January 16, 2009
Alice Ming Wai Jim (Art History, Concordia University), “Running Interference in Second Life”
Event report: Alice Ming Wai Jim’s talk considered the implications of the growing art industry in the virtual world platform of Second Life for the real-world political economy of art production. According to Jim, artworks that are “nowhere” (SLart), as well as a growing number of SLart exhibitions, are stimulating the art world’s interest in staking out virtual art markets and real-estate developments. This art movement speaks directly to contemporary art’s changing relation to screen culture and digital media. The Second Life art world is becoming increasingly institutionalized, with up to one thousand virtual art galleries, and a real-world critical review publication, SLART Magazine. The latter is a particularly interesting development since Second Live art exhibits are rarely curated and generally do not invite critical engagement; they function, rather, as alternative points of sale for real-world artists.

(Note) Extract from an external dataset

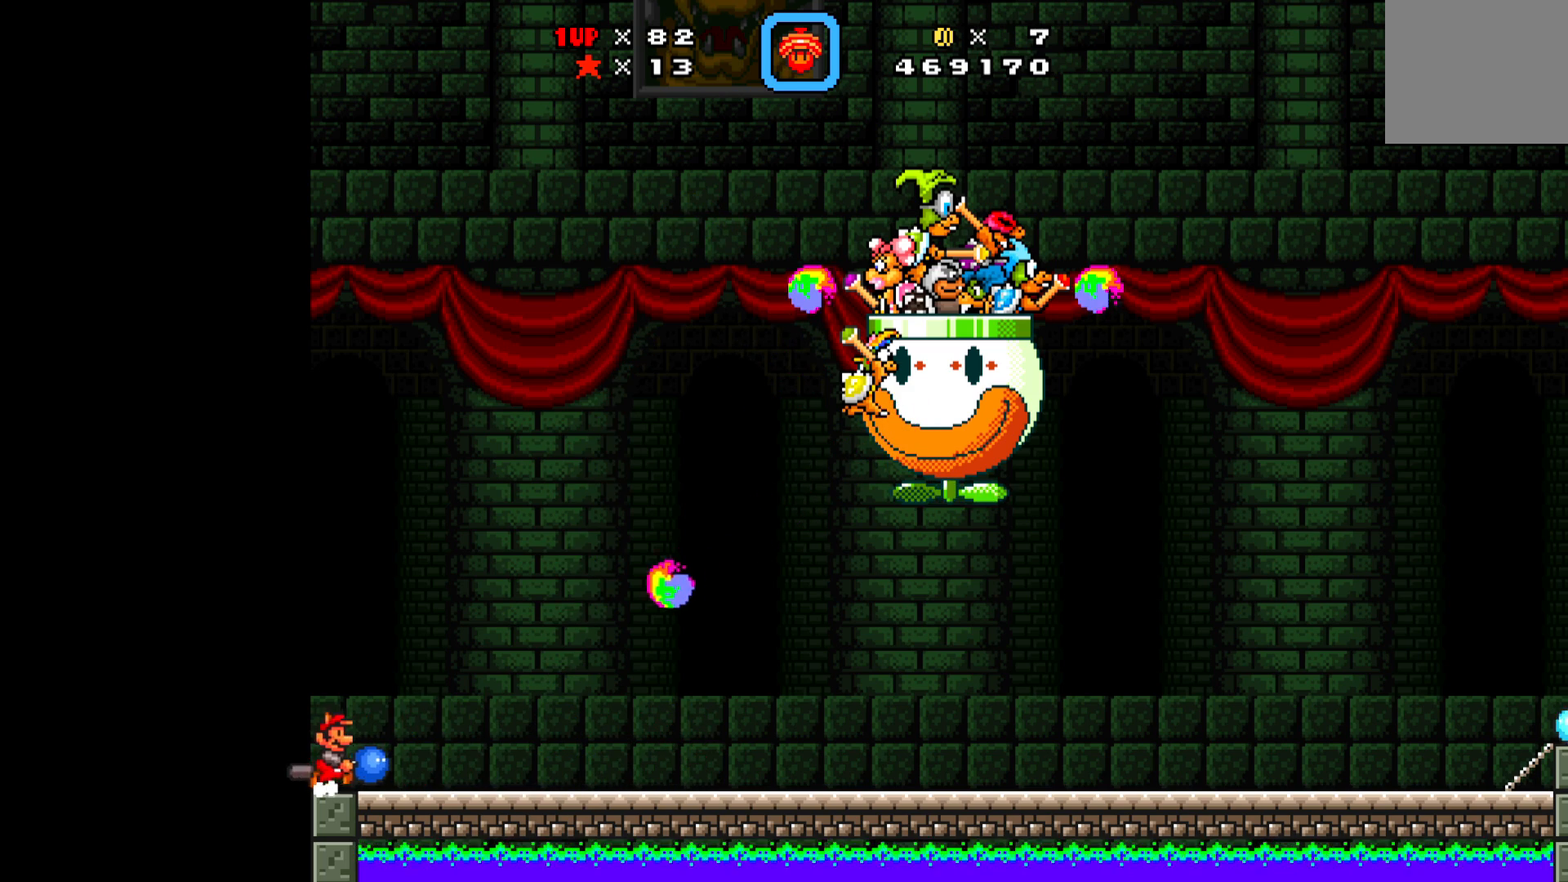
{"buttons": ["A", "X", "DPAD_RIGHT"], "left_stick": "center", "events": [[133, "A", "down"]]}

Jim’s talk explored online Second Life projects by Beijing-based artist Cao Fei, known by her iconic avatar China Tracy (which itself raises interesting questions about “cybertyping” and the representation of gender and race in virtual environments). Cao Fei has been developing an elaborate Creative Commons art community in Second Life called “RMB City.” Despite the project’s commitment to liberalized intellectual property rules, it has a number of ties to conventional art world economies, as evidenced by its status as a commission by London’s Serpentine Gallery, and its real-world presence in exhibits in New York City and Miami. Perhaps the name of the project, referencing China’s currency, the renminbi, acknowledges the project’s complicity in the international art market, though, as Jim notes, the degree of self-reflexivity and subversive critique in Cao Fei’s work continues to puzzle art critics.